WHAT TO DO
Can you give the records from the line with "kingdom: Animalia" up to and including the line with "scientific name: Sympetrum sanguineum" as a Markdown table, with the row number under Row and the line under Line, leaving out any blank lines?

AVAILABLE RECORDS
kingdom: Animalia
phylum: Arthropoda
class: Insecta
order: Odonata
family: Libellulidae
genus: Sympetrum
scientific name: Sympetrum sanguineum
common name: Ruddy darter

--

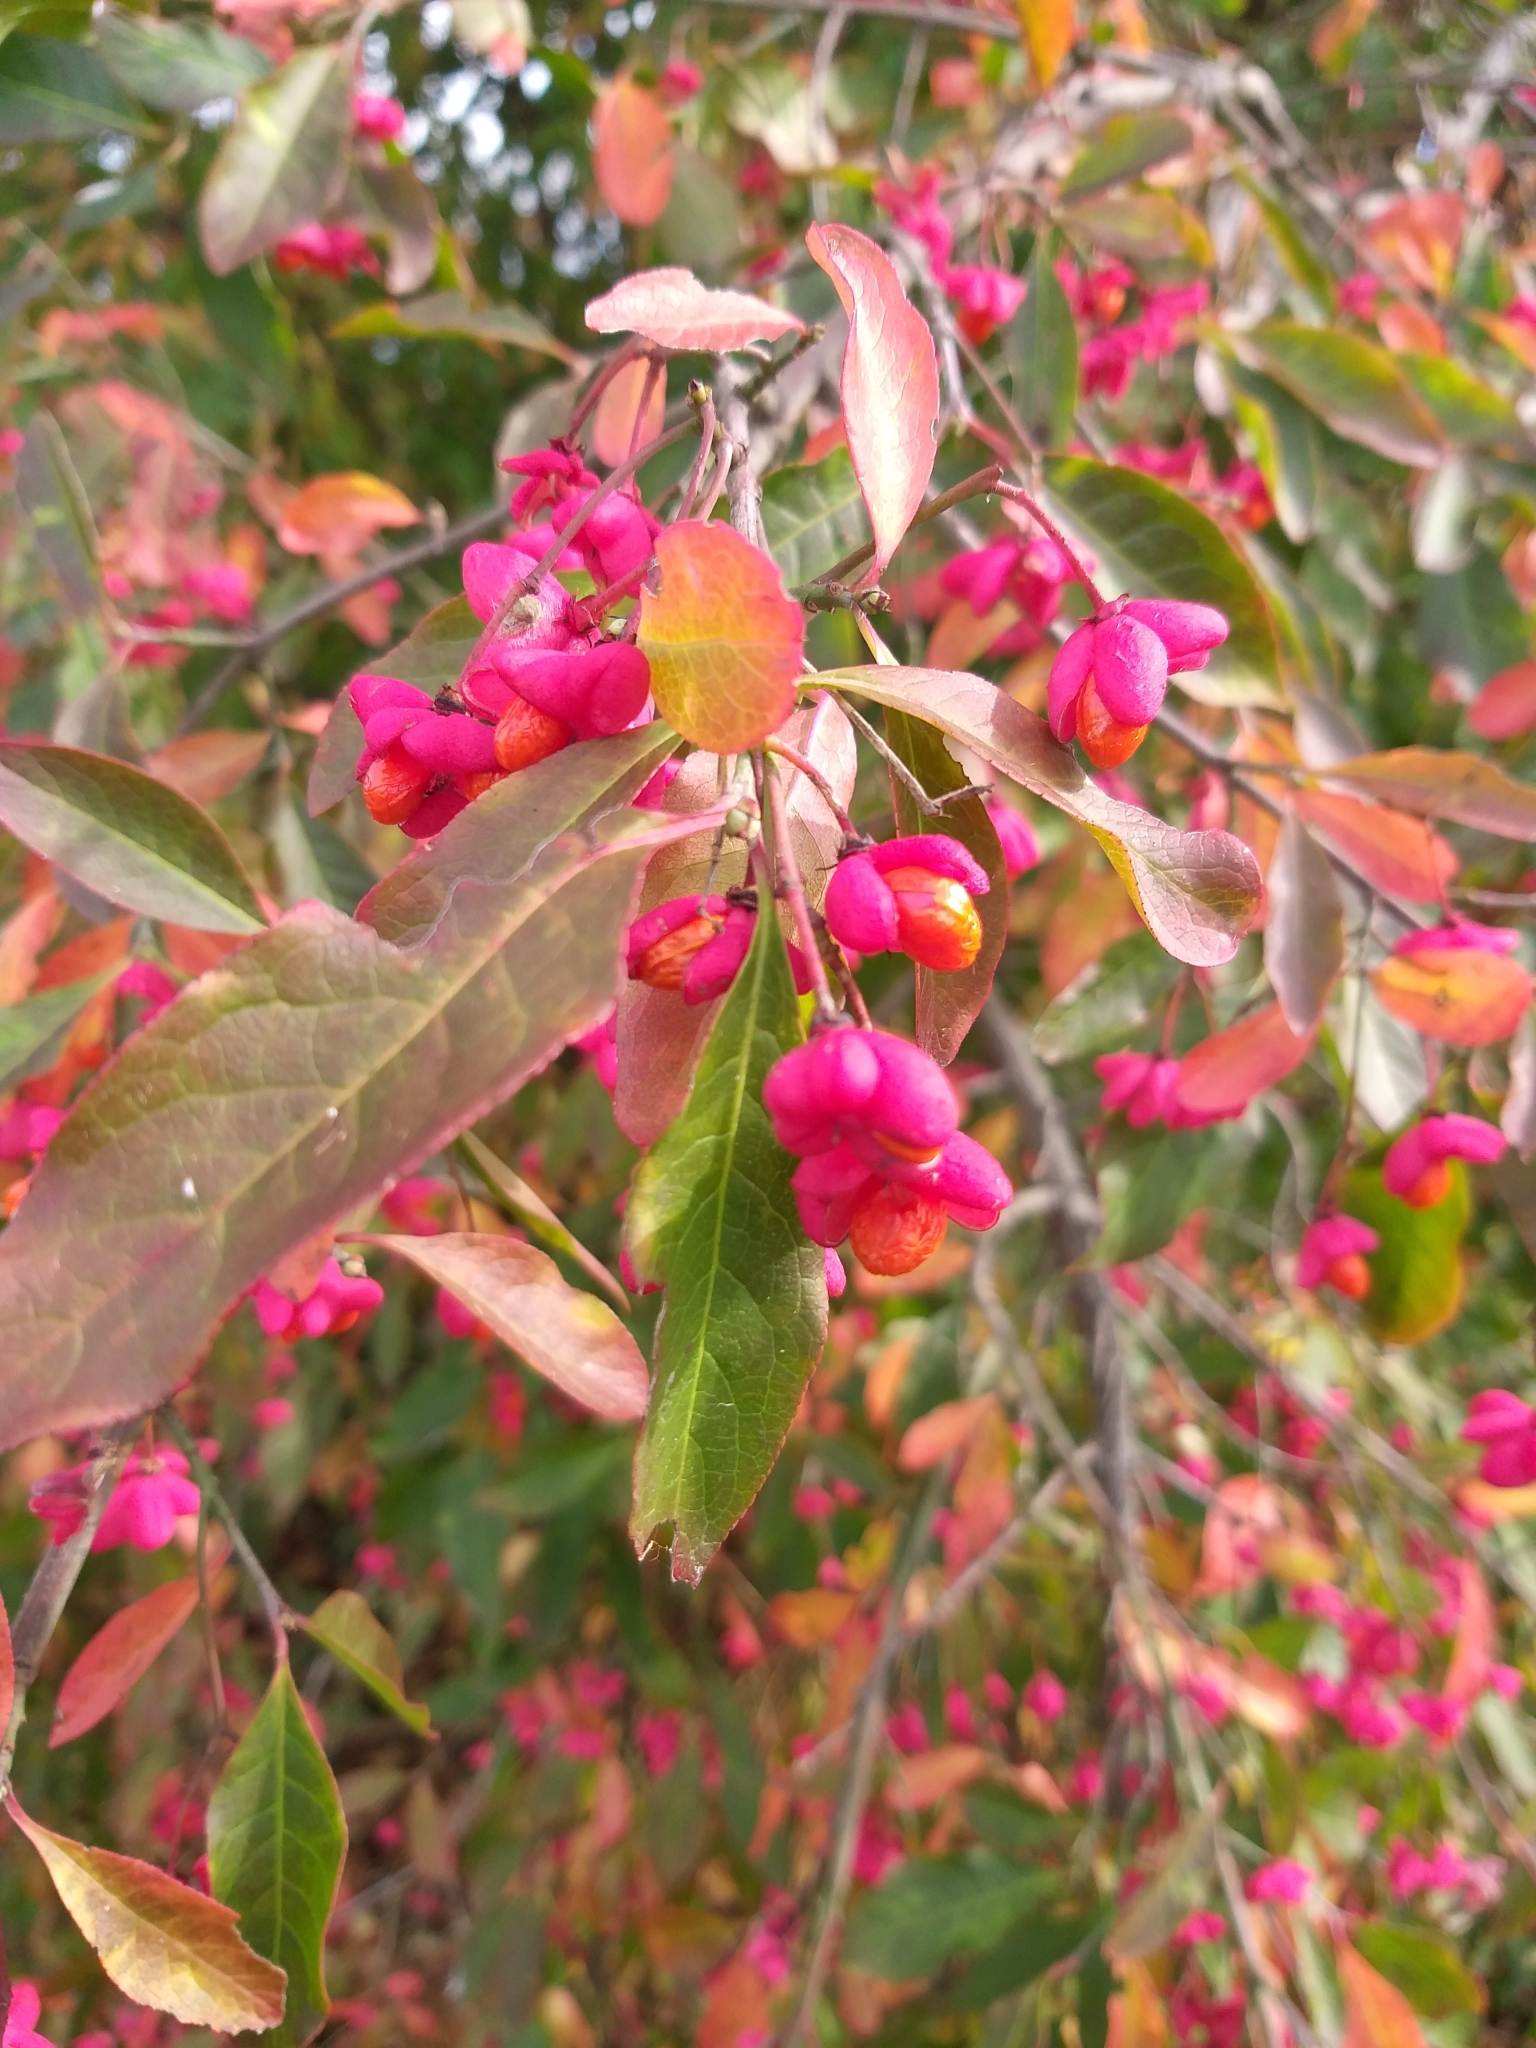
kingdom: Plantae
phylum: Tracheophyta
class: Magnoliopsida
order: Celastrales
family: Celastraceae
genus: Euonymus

EXERCISE SOLUTION
| Row | Line |
|---|---|
| 1 | kingdom: Animalia |
| 2 | phylum: Arthropoda |
| 3 | class: Insecta |
| 4 | order: Odonata |
| 5 | family: Libellulidae |
| 6 | genus: Sympetrum |
| 7 | scientific name: Sympetrum sanguineum |